If you wanted to prove your mettle as an entry-level banker or trader it used to be the case that you had to know all about financial modelling in Excel. Not any more. These days it's all about Python, especially on the trading floor.
"Python already replaced Excel," said Matthew Hampson, deputy chief digital officer at Nomura, speaking at last Friday's Quant Conference in London. "You can already walk across the trading floor and see people writing Python code...it will become much more common in the next three to four years."
As Python becomes more prolific, Hampson said banks are able to innovate more quickly. The industry's reputation for fustiness is undeserved, Hampson added: "The concept of rapid innovation has always existed in financial services, but it was done using the Excel spreadsheet. We now have a new vehicle for doing that - Python."
As we reported previously, Hampson runs Nomura's new and growing e-trading strategy team, which was formed in May 2019. The team is tasked with increasing Nomura's fixed income trading revenues by 15% through the integration of artificial intelligence into the bank's systematic market making platform.
Hampson's comments come amid suggestions that Excel is in danger of dying out as sheets can be imported into Python where the computation is much quicker.
"I can run an Excel model with a several hundred interlocking formulas and a data table that has 50,000 rows and 100 columns and it takes 15 min to update," said one contributor to Wall Street Oasis last month. "Or, I can run a Python based model with thousands of interlocking corelation points and an underlying data structure that has 10,000,000 rows and 1,000 data attributes. Not to mention I can write scripts to infer missing data points. All of this can be done in about a second."

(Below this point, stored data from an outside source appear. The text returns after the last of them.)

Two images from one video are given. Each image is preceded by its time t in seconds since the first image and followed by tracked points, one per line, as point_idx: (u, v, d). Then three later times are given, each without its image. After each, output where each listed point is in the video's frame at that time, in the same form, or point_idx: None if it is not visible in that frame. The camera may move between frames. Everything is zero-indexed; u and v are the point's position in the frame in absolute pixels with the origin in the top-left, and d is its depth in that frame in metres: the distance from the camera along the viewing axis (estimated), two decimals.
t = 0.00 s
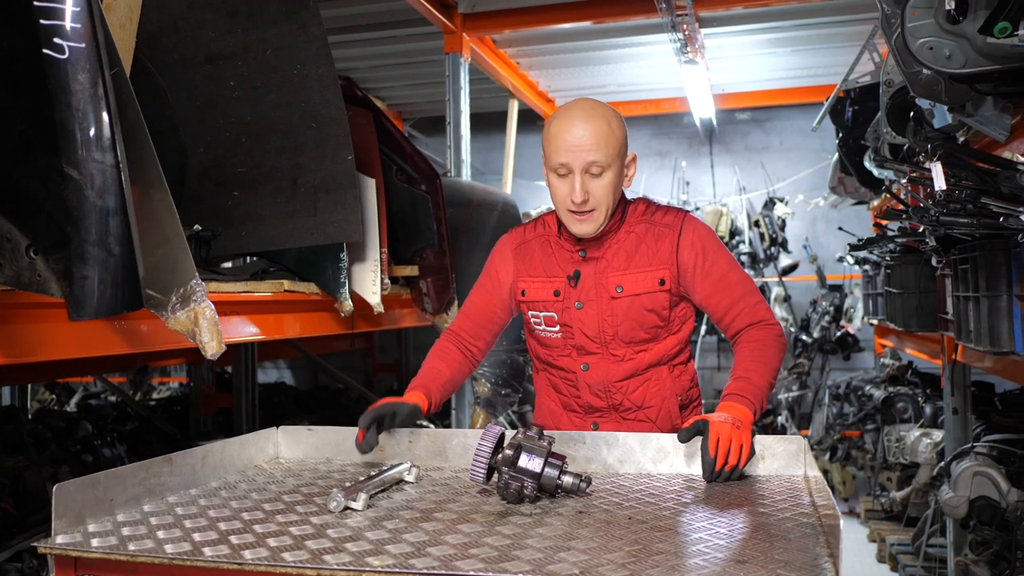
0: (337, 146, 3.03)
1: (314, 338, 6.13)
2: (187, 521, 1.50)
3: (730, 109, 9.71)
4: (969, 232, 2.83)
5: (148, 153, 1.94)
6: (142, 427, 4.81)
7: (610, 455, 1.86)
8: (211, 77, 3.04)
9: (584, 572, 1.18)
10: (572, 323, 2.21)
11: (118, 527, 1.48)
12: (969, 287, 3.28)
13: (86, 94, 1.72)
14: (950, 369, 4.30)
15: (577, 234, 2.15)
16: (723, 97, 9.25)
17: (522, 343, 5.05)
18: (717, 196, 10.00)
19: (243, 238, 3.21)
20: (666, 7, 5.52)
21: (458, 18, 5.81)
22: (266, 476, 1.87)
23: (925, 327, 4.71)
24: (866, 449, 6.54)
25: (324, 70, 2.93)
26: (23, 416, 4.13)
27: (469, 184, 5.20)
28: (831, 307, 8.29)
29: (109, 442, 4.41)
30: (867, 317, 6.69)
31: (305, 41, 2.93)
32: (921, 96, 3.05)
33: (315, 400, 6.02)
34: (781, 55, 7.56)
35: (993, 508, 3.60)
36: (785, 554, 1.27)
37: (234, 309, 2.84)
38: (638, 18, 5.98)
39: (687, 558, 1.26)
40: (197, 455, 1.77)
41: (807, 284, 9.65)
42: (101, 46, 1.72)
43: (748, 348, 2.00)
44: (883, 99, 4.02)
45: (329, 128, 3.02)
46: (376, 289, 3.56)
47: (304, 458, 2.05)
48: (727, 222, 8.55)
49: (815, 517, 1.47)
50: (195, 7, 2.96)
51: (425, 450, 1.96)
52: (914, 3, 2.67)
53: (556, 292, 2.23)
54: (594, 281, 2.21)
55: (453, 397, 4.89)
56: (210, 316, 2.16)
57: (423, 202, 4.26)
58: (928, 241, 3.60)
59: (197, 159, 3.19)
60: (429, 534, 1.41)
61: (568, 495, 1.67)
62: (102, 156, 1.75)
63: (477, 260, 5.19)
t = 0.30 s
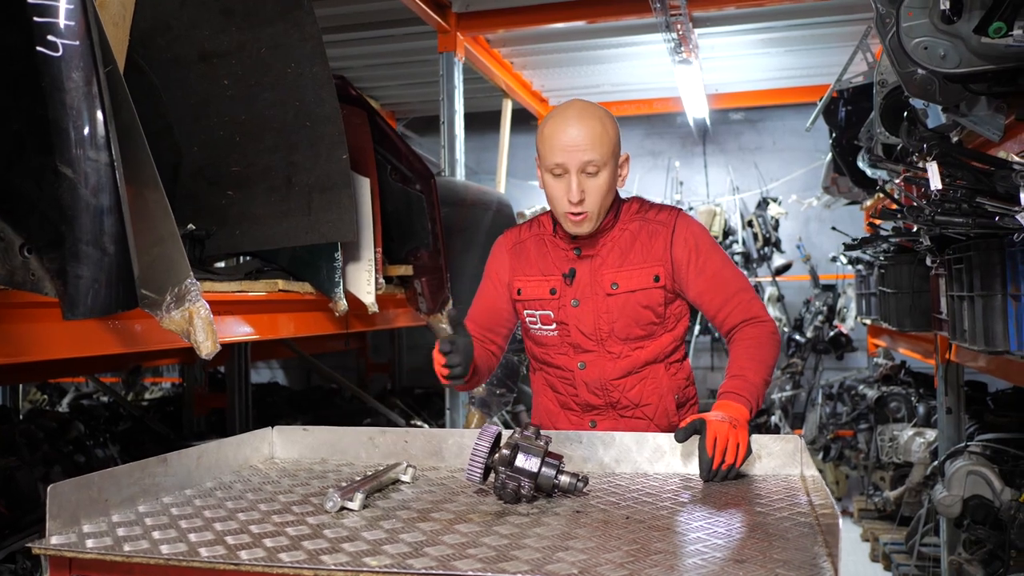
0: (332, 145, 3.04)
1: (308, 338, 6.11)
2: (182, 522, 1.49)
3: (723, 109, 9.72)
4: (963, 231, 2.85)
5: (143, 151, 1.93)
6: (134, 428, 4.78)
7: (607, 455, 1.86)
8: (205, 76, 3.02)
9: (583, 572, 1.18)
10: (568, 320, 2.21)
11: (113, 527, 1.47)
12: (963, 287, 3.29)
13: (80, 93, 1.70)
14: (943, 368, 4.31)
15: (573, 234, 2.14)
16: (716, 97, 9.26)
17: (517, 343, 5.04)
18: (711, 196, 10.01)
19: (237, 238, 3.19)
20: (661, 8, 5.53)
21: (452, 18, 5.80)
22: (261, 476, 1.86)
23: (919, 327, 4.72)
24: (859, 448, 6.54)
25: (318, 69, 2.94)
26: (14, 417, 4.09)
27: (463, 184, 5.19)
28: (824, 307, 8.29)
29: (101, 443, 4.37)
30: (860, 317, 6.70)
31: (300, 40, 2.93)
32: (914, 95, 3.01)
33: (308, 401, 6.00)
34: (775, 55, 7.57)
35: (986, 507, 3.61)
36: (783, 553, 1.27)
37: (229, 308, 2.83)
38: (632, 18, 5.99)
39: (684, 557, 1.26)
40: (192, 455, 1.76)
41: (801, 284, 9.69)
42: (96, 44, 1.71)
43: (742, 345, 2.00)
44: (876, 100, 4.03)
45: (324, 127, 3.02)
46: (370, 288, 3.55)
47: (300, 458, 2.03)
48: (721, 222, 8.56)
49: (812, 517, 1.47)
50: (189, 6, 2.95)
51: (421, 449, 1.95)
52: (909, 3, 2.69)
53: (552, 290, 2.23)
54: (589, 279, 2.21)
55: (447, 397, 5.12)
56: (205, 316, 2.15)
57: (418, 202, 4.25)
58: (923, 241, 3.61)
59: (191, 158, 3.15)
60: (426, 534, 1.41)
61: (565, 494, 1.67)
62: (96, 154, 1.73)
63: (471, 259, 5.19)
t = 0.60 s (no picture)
0: (332, 145, 3.03)
1: (304, 338, 6.09)
2: (189, 524, 1.49)
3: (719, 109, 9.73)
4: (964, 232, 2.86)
5: (148, 150, 1.95)
6: (130, 429, 4.75)
7: (612, 456, 1.86)
8: (205, 76, 3.00)
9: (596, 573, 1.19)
10: (575, 321, 2.21)
11: (120, 530, 1.46)
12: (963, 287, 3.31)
13: (88, 92, 1.70)
14: (941, 369, 4.32)
15: (581, 233, 2.13)
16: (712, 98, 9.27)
17: (516, 343, 5.02)
18: (706, 196, 10.02)
19: (237, 238, 3.18)
20: (659, 8, 5.53)
21: (450, 18, 5.79)
22: (265, 478, 1.85)
23: (917, 327, 4.73)
24: (854, 448, 6.54)
25: (319, 69, 2.93)
26: (9, 418, 4.06)
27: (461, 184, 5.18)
28: (820, 307, 8.29)
29: (98, 444, 4.35)
30: (856, 317, 6.72)
31: (301, 40, 2.92)
32: (914, 96, 3.02)
33: (304, 401, 5.98)
34: (771, 56, 7.58)
35: (985, 508, 3.62)
36: (793, 554, 1.28)
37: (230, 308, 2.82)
38: (630, 18, 5.99)
39: (696, 558, 1.27)
40: (196, 456, 1.75)
41: (796, 284, 9.71)
42: (103, 43, 1.71)
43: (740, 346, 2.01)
44: (874, 100, 4.03)
45: (325, 127, 3.02)
46: (370, 289, 3.54)
47: (303, 459, 2.03)
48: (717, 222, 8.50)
49: (822, 518, 1.47)
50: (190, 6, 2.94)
51: (426, 450, 1.95)
52: (911, 5, 2.69)
53: (558, 290, 2.23)
54: (595, 280, 2.21)
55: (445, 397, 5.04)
56: (210, 317, 2.15)
57: (417, 202, 4.25)
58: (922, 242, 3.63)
59: (190, 158, 3.12)
60: (435, 535, 1.40)
61: (572, 496, 1.66)
62: (104, 154, 1.73)
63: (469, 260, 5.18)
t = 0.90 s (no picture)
0: (328, 145, 3.05)
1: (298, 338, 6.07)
2: (188, 524, 1.48)
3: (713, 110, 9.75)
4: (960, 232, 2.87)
5: (145, 150, 1.95)
6: (123, 429, 4.73)
7: (610, 455, 1.86)
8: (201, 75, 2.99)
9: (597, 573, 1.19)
10: (574, 320, 2.21)
11: (119, 530, 1.46)
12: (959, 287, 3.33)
13: (86, 92, 1.70)
14: (935, 368, 4.33)
15: (590, 220, 2.17)
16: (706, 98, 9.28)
17: (512, 343, 5.02)
18: (700, 196, 10.04)
19: (233, 238, 3.17)
20: (655, 9, 5.52)
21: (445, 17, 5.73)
22: (263, 478, 1.85)
23: (913, 327, 4.73)
24: (847, 448, 6.55)
25: (316, 69, 2.93)
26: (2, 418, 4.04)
27: (456, 184, 5.17)
28: (813, 307, 8.30)
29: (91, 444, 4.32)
30: (849, 317, 6.73)
31: (297, 39, 2.91)
32: (909, 97, 3.04)
33: (299, 401, 5.96)
34: (765, 56, 7.60)
35: (979, 506, 3.62)
36: (792, 553, 1.28)
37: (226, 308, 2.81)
38: (625, 18, 5.99)
39: (697, 558, 1.27)
40: (194, 456, 1.75)
41: (789, 284, 9.75)
42: (101, 41, 1.70)
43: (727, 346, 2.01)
44: (869, 100, 4.04)
45: (321, 126, 3.01)
46: (366, 288, 3.55)
47: (300, 459, 2.02)
48: (712, 222, 8.47)
49: (822, 517, 1.47)
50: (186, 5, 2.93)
51: (423, 450, 1.94)
52: (907, 5, 2.70)
53: (558, 289, 2.24)
54: (595, 280, 2.22)
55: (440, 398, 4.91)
56: (207, 317, 2.15)
57: (413, 202, 4.25)
58: (917, 241, 3.64)
59: (186, 157, 3.10)
60: (435, 535, 1.40)
61: (571, 495, 1.66)
62: (102, 154, 1.73)
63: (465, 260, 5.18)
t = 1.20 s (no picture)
0: (325, 143, 3.01)
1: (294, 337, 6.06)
2: (186, 523, 1.47)
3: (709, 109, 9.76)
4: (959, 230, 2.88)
5: (143, 147, 1.94)
6: (118, 429, 4.70)
7: (609, 454, 1.85)
8: (198, 73, 2.98)
9: (599, 571, 1.18)
10: (576, 319, 2.21)
11: (117, 530, 1.45)
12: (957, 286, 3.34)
13: (83, 88, 1.69)
14: (932, 367, 4.33)
15: (591, 215, 2.17)
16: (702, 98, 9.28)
17: (508, 342, 5.08)
18: (696, 196, 10.05)
19: (229, 237, 3.16)
20: (651, 8, 5.52)
21: (441, 17, 5.77)
22: (260, 477, 1.84)
23: (909, 326, 4.75)
24: (843, 447, 6.55)
25: (312, 67, 2.91)
26: None
27: (452, 183, 5.16)
28: (809, 307, 8.29)
29: (86, 444, 4.30)
30: (845, 316, 6.74)
31: (294, 37, 2.90)
32: (907, 95, 3.05)
33: (295, 400, 5.95)
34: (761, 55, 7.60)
35: (976, 504, 3.62)
36: (795, 551, 1.28)
37: (223, 307, 2.79)
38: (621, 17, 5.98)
39: (698, 557, 1.27)
40: (192, 455, 1.74)
41: (785, 284, 9.77)
42: (99, 38, 1.69)
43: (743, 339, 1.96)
44: (865, 99, 4.04)
45: (318, 125, 3.00)
46: (363, 287, 3.53)
47: (298, 458, 2.01)
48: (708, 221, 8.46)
49: (823, 516, 1.47)
50: (182, 3, 2.91)
51: (421, 449, 1.93)
52: (906, 3, 2.73)
53: (560, 288, 2.23)
54: (597, 278, 2.21)
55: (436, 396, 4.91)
56: (205, 316, 2.13)
57: (410, 201, 4.23)
58: (915, 240, 3.65)
59: (183, 155, 3.09)
60: (435, 534, 1.39)
61: (571, 493, 1.66)
62: (99, 151, 1.72)
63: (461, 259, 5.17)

As Python takes hold, Hampson said the profile of people working on trading floors is changing. "The trading floor of the future will still have humans, but those humans will be different to the people you have today." Future traders will have hybrid skills covering finance, quantitative knowledge and the ability to automate processes and extract data, said Hampson. Today's top traders already have, "much more universal skillsets - they understand data, they understand finance, they understand how to code. That brings an agility that you didn't see until about five years ago."
Bloomberg reported last week that JPMorgan is arming members of Hans Buehler's 180-strong 'Analytics, Automation & Optimization' team with trading licenses as the quants break into trading. Hampson would approve: he concluded that the future is all about innovation and "breaking down the boundaries" between departments in large scale banks. Python is facilitating that.